Para que a reconciliação aconteça, então, o arrependimento é necessário. Ele muda a situação. O reverendo Hernandes Dias Lopes diz que “o arrependimento é a disposição íntima de mudança e a determinação de voltar à aliança conjugal feita diante Deus”. Onde há arrependimento e perdão, não há divórcio. O perdão é muito melhor que o divórcio (novamente – casos de abuso se tornam a exceção a essa regra. Recomendamos a leitura do livro “Refúgio Bem Presente”, de Hannah Fordice, para aprofundamento).
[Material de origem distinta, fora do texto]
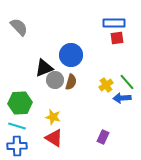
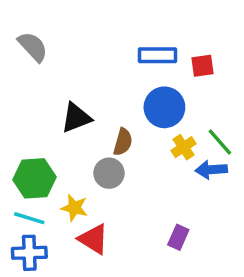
blue rectangle: (114, 23) -> (158, 55), moved
blue circle: (71, 55) -> (164, 107), moved
gray circle: (55, 80) -> (109, 173), moved
yellow star: (53, 117) -> (74, 208), moved

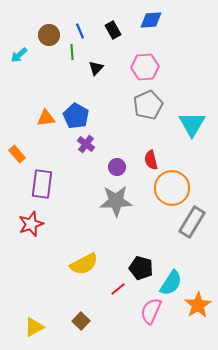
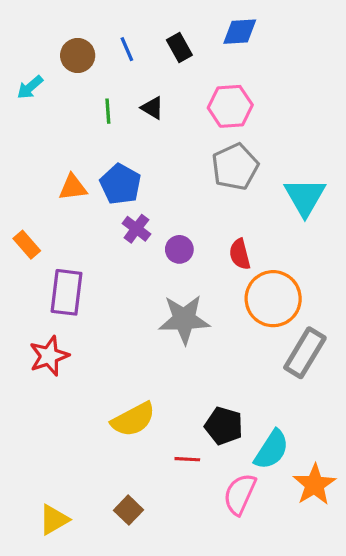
green line: (72, 52) -> (108, 111), moved
black triangle: (96, 68) -> (152, 108), turned -42
purple circle: (117, 167) -> (179, 249), moved
red line: (118, 289) -> (187, 459), turned 42

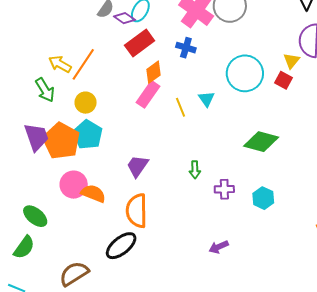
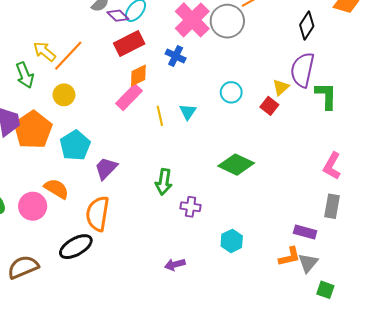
cyan circle: (245, 73) -> (231, 92), size x0.6
cyan pentagon: (88, 135) -> (75, 145), moved
green arrow: (195, 170) -> (164, 182), size x1.4
pink circle: (74, 185) -> (33, 206), moved
cyan hexagon: (263, 198) -> (232, 241), moved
Em Lucas 17.4, Jesus nos ensina sobre o caráter do perdão. Ao dizer que devemos perdoar sete vezes, ele nos mostra que o perdão deve ser ilimitado. E isto não é natural em nós. Nenhum de nós gosta de perdoar quem falha conosco. A nossa tendência natural é a da vingança. Acontece que perdão limitado não é perdão. O Salmo 103 diz que Deus não nos trata conforme nossas transgressões. Ele é rico em misericórdia. Jesus, ao nos ensinar a orar, diz que devemos perdoar nossos ofensores do mesmo modo como o Pai perdoa as nossas falhas. Sem um espírito de perdão, é impossível agradar a Deus. Por isso, o perdão é o melhor remédio para as tensões conjugais, não o divórcio.
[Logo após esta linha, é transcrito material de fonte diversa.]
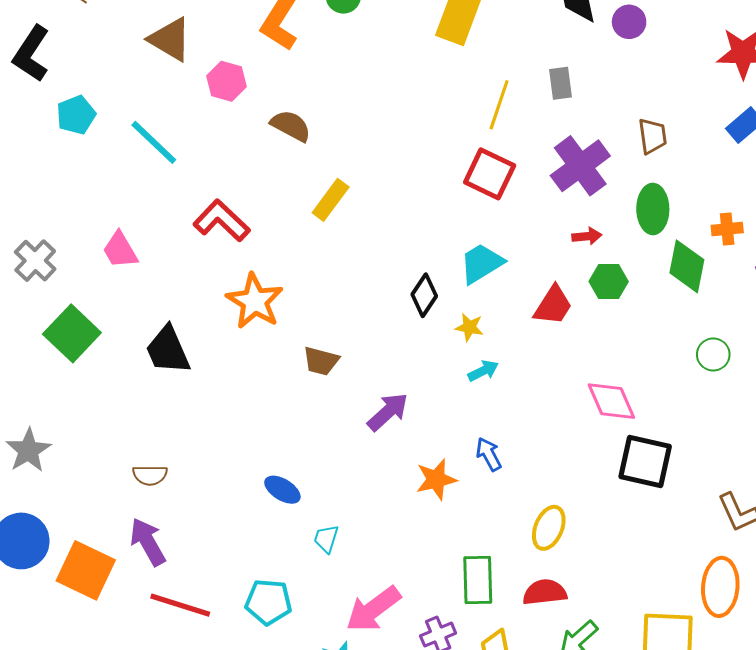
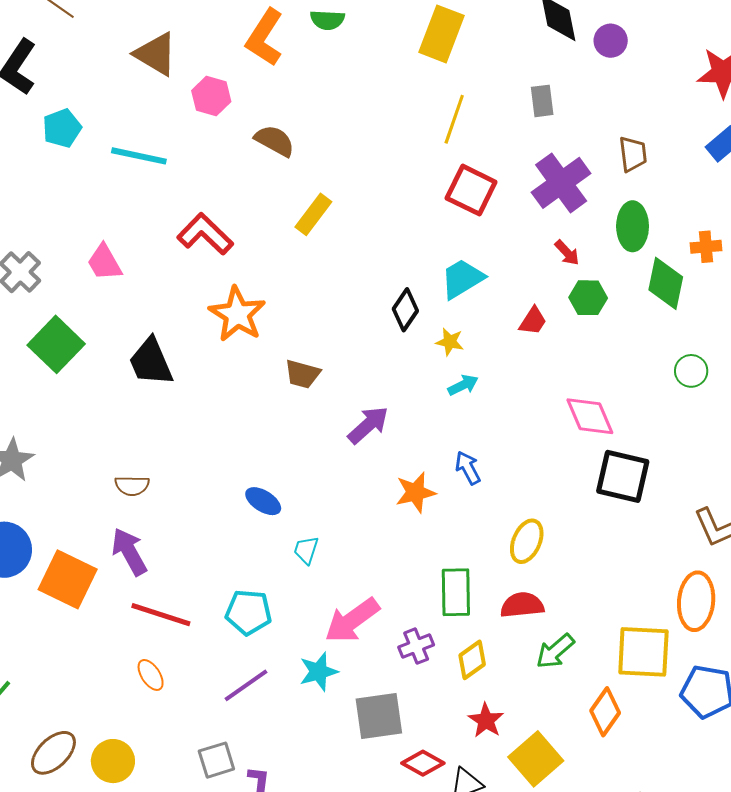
yellow line: (499, 105) -> (454, 119), moved
cyan line: (154, 142) -> (139, 156), turned -32
red arrow: (587, 236) -> (567, 253), turned 52
red trapezoid: (553, 305) -> (533, 321), size x0.7

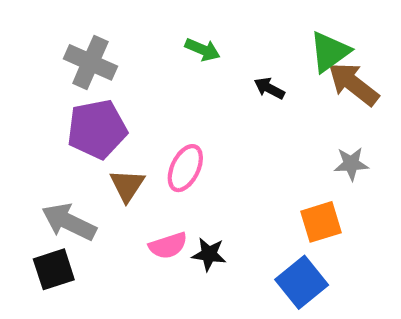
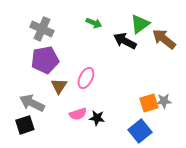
green triangle: (330, 52) -> (140, 24), moved
black arrow: (269, 88) -> (125, 41), size x1.6
gray star: (351, 164) -> (164, 101), moved

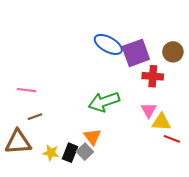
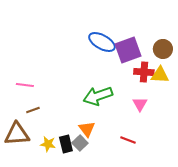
yellow triangle: (161, 122) -> (160, 75), moved
red line: (172, 139) -> (128, 140), moved
black rectangle: (70, 153) -> (66, 144), turned -36

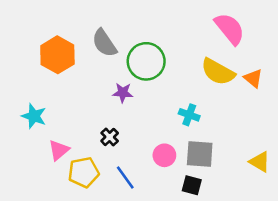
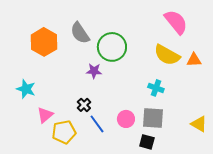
orange triangle: (253, 78) -> (194, 60), turned -42
cyan cross: (189, 115) -> (156, 88), moved
blue line: (125, 177) -> (97, 124), moved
O perdão é restaurador. O casamento simboliza a relação de Cristo com sua Igreja. Quando a Igreja peca, Cristo não nos abandona. Ele nos perdoa, nos restaura por completo. Esse perdão supera todas as dores, restaura o relacionamento desfeito e cura o coração.

Cuidando da comunidade

A igreja deve ser uma comunidade de cura para as feridas abertas do coração. Tratar os casais com legalismo e rigor não deve estar em pauta na agenda da igreja. Os fariseus agiam assim, mas Jesus agia de forma diferente. Jesus tratou uma mulher adúltera sem colocar mais peso de culpa em cima dela. Ela já havia sido humilhada o bastante sendo levada ao apedrejamento. Mas ele revelou os pecados de seus acusadores confrontando-os e dizendo-lhes: “Se algum de vocês estiver sem pecado, seja o primeiro a atirar pedra nela” (João 8:7). Que possamos ser, como Igreja, o lugar que os pecadores possam encontrar aceitação, perdão e reconciliação.


Bibliografia

LOPES, Hernandes Dias. Casamento, divórcio e novo casamento. United Press, 2005.

WALSH, Francine Veríssimo. Ela à imagem dele: a identidade feminina à luz do caráter de Deus. Episteme, 2022.

KOSTENBERGER, Andreas J. Deus, casamento e família: reconstruindo o fundamento bíblico. Vida Nova, 2015.